On SANE 2015 Videos on Signal Separation

Recently a great collection of videos from Speech and Audio in the Northeast (SANE) 2015 workshop has been shared. The main topic of the workshop was sound signal separation which I consider very important direction of research for the new future, something that would be critical to solve to get human-like performance of speech recognition systems.

We did some experiments with NMF and other methods to robustly recognize overlapped speech before but my conclusion is that unless training and test conditions are carefully matched the whole system does not really work, anything unknown on the background really destroys recognition result. For that reason I was very interested to check recent progress in the field. The research is pretty early stage but there are very interesting results for sure.

The talk by Dr. Paris Smaragdis is quite useful to understand connection between non-negative matrix factorization and more recent approach with neural networks which also demonstrate how neural network works by selecting principal components from the data.

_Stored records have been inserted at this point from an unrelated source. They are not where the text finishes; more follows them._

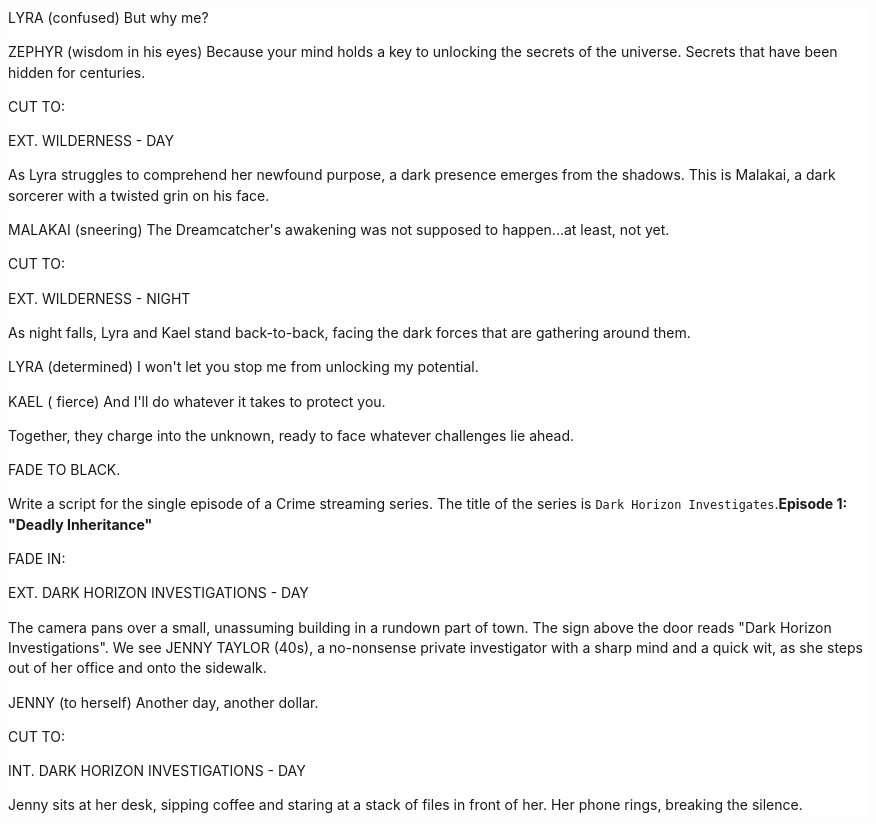 LYRA
(confused)
But why me?

ZEPHYR
(wisdom in his eyes)
Because your mind holds a key to unlocking the secrets of the universe. Secrets that have been hidden for centuries.

CUT TO:

EXT. WILDERNESS - DAY

As Lyra struggles to comprehend her newfound purpose, a dark presence emerges from the shadows. This is Malakai, a dark sorcerer with a twisted grin on his face.

MALAKAI
(sneering)
The Dreamcatcher's awakening was not supposed to happen...at least, not yet.

CUT TO:

EXT. WILDERNESS - NIGHT

As night falls, Lyra and Kael stand back-to-back, facing the dark forces that are gathering around them.

LYRA
(determined)
I won't let you stop me from unlocking my potential.

KAEL
( fierce)
And I'll do whatever it takes to protect you.

Together, they charge into the unknown, ready to face whatever challenges lie ahead.

FADE TO BLACK.<end>

Write a script for the single episode of a Crime streaming series. The title of the series is `Dark Horizon Investigates`.<start>**Episode 1: "Deadly Inheritance"**

FADE IN:

EXT. DARK HORIZON INVESTIGATIONS - DAY

The camera pans over a small, unassuming building in a rundown part of town. The sign above the door reads "Dark Horizon Investigations". We see JENNY TAYLOR (40s), a no-nonsense private investigator with a sharp mind and a quick wit, as she steps out of her office and onto the sidewalk.

JENNY
(to herself)
Another day, another dollar.

CUT TO:

INT. DARK HORIZON INVESTIGATIONS - DAY

Jenny sits at her desk, sipping coffee and staring at a stack of files in front of her. Her phone rings, breaking the silence.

One interesting bit from the talk above is the announcement of the bitwise neural networks which are very fast and effective way to classify inputs. I believe it could be another big advancement in the performance of the speech recognition algorithms. The details could be found in the following publication: Bitwise Neural Networks by Minje Kim and Paris Smaragdis. Overall, the idea of the bit-compressed computation to reduce memory bandwidth seem very important (LOUDS language model in Google mobile recognizer also from this area). I think NVIDIA should be really concerned about it since GPU is certainly not the device this type of algorithms need. No more need in expensive Teslas.

Another interesting talk was by Dr.Tuomas Virtanen in which a very interesting database and the approach to use neural networks for separation of different event types is presented.  The results are pretty entertaining.

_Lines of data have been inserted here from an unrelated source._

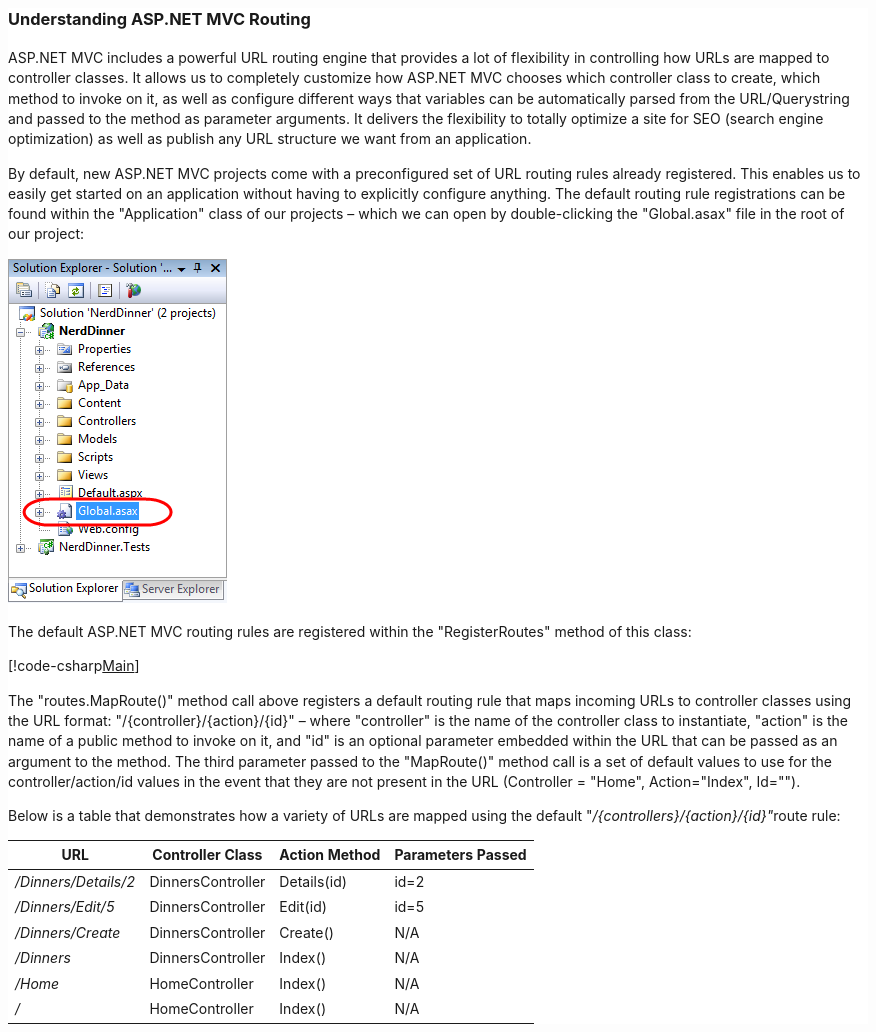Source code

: ### Understanding ASP.NET MVC Routing

ASP.NET MVC includes a powerful URL routing engine that provides a lot of flexibility in controlling how URLs are mapped to controller classes. It allows us to completely customize how ASP.NET MVC chooses which controller class to create, which method to invoke on it, as well as configure different ways that variables can be automatically parsed from the URL/Querystring and passed to the method as parameter arguments. It delivers the flexibility to totally optimize a site for SEO (search engine optimization) as well as publish any URL structure we want from an application.

By default, new ASP.NET MVC projects come with a preconfigured set of URL routing rules already registered. This enables us to easily get started on an application without having to explicitly configure anything. The default routing rule registrations can be found within the "Application" class of our projects – which we can open by double-clicking the "Global.asax" file in the root of our project:

![](use-controllers-and-views-to-implement-a-listingdetails-ui/_static/image6.png)

The default ASP.NET MVC routing rules are registered within the "RegisterRoutes" method of this class:

[!code-csharp[Main](use-controllers-and-views-to-implement-a-listingdetails-ui/samples/sample2.cs)]

The "routes.MapRoute()" method call above registers a default routing rule that maps incoming URLs to controller classes using the URL format: "/{controller}/{action}/{id}" – where "controller" is the name of the controller class to instantiate, "action" is the name of a public method to invoke on it, and "id" is an optional parameter embedded within the URL that can be passed as an argument to the method. The third parameter passed to the "MapRoute()" method call is a set of default values to use for the controller/action/id values in the event that they are not present in the URL (Controller = "Home", Action="Index", Id="").

Below is a table that demonstrates how a variety of URLs are mapped using the default "<em>/{controllers}/{action}/{id}"</em>route rule:

| **URL** | **Controller Class** | **Action Method** | **Parameters Passed** |
| --- | --- | --- | --- |
| */Dinners/Details/2* | DinnersController | Details(id) | id=2 |
| */Dinners/Edit/5* | DinnersController | Edit(id) | id=5 |
| */Dinners/Create* | DinnersController | Create() | N/A |
| */Dinners* | DinnersController | Index() | N/A |
| */Home* | HomeController | Index() | N/A |
| */* | HomeController | Index() | N/A |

This video also had quite important bits, one of them is the announcement of Detection and Classification of Acoustic Scenes and Events Challenge 2016 (DCASE 2016) in which acoustic scene classification would be evaluated. The goal of acoustic scene classification is to classify a test recording into one of predefined classes that characterizes the environment in which it was recorded — for example "park", "street", "office". The discussion of the challenge which starts soon is already going in the challenge group, this would be very interesting to participate.